Golf, the guzzler

Around 4,000 trees were cut in Salim Ali National Park to make room for a golf course. Meet the newest environmental threat

February 27, 2016 04:20 pm | Updated 07:48 pm IST

A golf course in Srinagar.

A golf course in Srinagar.

A few days ago, while flipping the pages of a recent issue of Sanctuary Asia, I learnt of how power brokers had managed to turn Salim Ali National Park in Srinagar into a golf course. A staggering 4,000-odd trees were cut down in what was once home to bears, hanguls (Kashmir stag), and myriad other species. We may never fully know the ecological and economic impacts of destroying not only a unique habitat but also a catchment area of the Dal Lake. And it was done for the pleasure of a minuscule proportion of our population, and that too when Gulmarg already has a golf course. The commons meant for use by many were destroyed so that a few could indulge in what G.K. Chesterton famously referred to as “an expensive way to play marbles”.

When I delved deeper, I realised that the golf course in Jammu and Kashmir was neither an exception nor was the issue a recent one. Joan Lowy wrote an article in April 2004 on thirsty golf courses titled ‘America’s 18,000 golf courses are devastating the environment’ while George Monbiot in an article in The Guardian in October 2007 went beyond the environment to say: “All over the world, the construction of golf courses is associated with dispossession and environmental destruction.” Recently, California’s worst drought in decades has raised a series of questions on golf courses. Julia Lurie in an article in August 2015 says, “The average Palm Springs Golf Course uses the same amount of water in a day that a family of four does in five years. The 123 golf courses in Palm Springs use nearly a quarter of the region’s groundwater.”

In India, the now infamous golf course at Kaziranga is only the latest addition to a growing list. Constructed by a Mini Ratna Public Sector Unit, awarded for its contribution to the environment, it lies on a path frequently used by elephants. The debate over Kaziranga Golf Course raised issues such as the runoff of chemicals used in maintaining the lawns entering water sources used by people and wildlife; and the decimation of smaller taxa. A leading spider expert said, “Setting up a golf course is akin to using a razor to wipe out species like spiders and insects.”

There have been reports of a golf course coming up on the mangroves near Mumbai and of the mysterious deaths of four leopards around a golf course near Delhi.

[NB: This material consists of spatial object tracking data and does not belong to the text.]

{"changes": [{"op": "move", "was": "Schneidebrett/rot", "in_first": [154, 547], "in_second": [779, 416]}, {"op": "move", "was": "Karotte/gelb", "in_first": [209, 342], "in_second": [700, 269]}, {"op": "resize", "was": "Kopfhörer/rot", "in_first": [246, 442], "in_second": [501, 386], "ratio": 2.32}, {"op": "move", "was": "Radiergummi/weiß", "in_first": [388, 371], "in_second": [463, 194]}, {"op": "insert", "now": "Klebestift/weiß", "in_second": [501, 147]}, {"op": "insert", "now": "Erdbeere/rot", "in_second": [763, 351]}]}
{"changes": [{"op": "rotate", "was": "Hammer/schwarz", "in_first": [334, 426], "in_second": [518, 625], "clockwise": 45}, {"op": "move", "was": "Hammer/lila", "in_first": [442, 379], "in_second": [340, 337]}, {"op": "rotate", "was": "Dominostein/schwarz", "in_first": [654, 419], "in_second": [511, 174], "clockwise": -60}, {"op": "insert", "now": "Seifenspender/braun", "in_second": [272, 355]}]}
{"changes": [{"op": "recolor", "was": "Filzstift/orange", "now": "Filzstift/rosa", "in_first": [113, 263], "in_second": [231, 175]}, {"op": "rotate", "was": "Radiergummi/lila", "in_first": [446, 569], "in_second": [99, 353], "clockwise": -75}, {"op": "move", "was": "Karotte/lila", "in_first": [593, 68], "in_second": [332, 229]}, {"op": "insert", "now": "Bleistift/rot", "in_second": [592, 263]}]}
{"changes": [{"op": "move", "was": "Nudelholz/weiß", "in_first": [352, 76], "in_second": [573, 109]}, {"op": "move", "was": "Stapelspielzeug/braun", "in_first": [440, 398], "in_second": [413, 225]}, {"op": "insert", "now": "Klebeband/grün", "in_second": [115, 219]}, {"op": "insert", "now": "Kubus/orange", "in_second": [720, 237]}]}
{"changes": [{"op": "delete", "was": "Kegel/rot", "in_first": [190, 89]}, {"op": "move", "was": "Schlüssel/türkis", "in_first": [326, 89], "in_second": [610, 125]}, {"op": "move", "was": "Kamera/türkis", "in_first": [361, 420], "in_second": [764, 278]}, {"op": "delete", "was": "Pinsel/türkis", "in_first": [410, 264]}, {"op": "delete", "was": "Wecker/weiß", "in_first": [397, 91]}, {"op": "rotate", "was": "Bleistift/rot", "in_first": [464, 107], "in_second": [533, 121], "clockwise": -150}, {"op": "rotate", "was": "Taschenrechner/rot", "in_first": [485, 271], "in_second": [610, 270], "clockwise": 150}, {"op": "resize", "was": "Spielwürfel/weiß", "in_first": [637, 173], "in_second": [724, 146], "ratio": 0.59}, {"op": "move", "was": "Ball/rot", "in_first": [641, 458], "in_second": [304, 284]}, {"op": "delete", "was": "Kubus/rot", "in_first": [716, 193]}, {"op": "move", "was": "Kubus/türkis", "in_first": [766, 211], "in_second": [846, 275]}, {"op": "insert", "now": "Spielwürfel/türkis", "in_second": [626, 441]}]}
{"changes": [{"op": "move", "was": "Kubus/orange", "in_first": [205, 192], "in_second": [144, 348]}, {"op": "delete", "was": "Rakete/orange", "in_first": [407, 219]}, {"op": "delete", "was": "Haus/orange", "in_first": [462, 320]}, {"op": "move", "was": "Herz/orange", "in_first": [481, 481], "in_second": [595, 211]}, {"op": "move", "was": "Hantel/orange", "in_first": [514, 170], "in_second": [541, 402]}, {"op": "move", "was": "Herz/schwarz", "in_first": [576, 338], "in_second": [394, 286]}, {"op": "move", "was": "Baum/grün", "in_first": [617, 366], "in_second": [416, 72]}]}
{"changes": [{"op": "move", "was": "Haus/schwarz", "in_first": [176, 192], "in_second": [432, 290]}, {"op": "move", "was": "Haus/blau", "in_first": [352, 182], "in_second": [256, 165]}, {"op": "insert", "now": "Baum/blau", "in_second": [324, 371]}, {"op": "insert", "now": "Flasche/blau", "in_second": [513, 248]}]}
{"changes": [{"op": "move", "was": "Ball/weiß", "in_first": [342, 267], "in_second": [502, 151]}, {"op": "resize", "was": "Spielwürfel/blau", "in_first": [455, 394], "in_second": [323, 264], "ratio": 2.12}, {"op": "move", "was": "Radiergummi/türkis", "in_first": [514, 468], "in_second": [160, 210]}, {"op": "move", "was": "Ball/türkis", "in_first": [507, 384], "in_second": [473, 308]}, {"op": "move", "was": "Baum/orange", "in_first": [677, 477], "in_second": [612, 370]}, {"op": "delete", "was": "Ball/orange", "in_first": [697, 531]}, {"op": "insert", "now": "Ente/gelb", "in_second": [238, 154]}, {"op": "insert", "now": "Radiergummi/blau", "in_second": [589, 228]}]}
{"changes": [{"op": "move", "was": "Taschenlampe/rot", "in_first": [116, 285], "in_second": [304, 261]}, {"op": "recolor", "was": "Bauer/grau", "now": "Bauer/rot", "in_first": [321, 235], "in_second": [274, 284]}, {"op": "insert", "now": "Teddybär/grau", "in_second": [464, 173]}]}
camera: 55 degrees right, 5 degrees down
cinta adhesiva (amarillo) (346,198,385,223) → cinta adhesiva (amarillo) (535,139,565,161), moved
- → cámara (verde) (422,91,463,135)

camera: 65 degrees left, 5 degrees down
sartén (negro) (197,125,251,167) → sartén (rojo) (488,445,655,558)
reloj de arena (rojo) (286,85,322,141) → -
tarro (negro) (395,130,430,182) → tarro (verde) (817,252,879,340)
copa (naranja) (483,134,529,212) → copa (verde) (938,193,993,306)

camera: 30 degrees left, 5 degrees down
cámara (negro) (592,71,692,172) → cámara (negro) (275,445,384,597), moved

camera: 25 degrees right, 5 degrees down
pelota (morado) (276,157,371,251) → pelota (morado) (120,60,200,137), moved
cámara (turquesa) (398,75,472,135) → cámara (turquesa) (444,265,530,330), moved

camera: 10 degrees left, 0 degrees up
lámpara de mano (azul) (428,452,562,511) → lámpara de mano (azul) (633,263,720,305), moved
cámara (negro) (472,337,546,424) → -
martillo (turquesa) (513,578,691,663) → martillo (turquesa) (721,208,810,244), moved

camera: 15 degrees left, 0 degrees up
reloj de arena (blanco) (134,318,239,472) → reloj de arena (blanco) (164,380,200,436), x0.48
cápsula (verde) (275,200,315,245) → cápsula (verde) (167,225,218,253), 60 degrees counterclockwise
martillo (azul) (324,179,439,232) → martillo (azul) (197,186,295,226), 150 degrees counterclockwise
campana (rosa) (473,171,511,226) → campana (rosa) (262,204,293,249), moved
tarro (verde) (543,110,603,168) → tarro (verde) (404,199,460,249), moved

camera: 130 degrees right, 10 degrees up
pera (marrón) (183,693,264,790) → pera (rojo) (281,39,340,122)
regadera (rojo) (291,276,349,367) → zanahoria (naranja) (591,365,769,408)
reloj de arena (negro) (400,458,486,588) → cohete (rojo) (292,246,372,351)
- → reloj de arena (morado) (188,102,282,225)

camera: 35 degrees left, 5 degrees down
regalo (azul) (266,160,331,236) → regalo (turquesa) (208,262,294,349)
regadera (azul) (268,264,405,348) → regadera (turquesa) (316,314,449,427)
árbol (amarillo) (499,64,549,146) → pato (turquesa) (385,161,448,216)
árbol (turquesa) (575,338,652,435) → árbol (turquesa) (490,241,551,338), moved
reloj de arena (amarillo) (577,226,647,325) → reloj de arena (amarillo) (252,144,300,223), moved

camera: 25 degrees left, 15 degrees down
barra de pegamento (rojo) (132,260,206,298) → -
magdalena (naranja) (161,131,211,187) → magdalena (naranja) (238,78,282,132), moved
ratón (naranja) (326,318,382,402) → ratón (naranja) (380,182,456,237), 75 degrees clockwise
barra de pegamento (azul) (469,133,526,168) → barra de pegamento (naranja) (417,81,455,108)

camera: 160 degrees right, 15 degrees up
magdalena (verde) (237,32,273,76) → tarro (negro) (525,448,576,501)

Last year, people protested on the streets of Goa against a planned golf course.

Given the concerns — ecological and social — that golf courses have raised across the globe, one would assume that sensitivity to the issue would have been raised. But for some mysterious reason that is not the case. The U.S. President faced a lot of flak when during a trip to California in 2014 — as Zeke Miller reports in TIME — “he called for shared sacrifice to help manage the state’s worst water shortage in decades and then spent the rest of the weekend enjoying the hospitality of some of the state’s top water hogs: desert golf courses”.

India, unfortunately, is not far behind on ironies either. One large organisation that lists sustainability as one of its objectives has a golf course within its premises while its website lists golf courses as a water guzzler. Another large organisation, which works for biodiversity conservation, organises a golf tournament, but one of its sister organisations had launched an advertising campaign that focussed on the environmental impact of golf courses in 2007. Golf courses appear to be more of a symptom than a disease. The disease where a few people with power progressively usurp the resources meant for common use by everybody. It is time for the common people to speak up.

Nimesh Ved is a history buff and an avid blogger.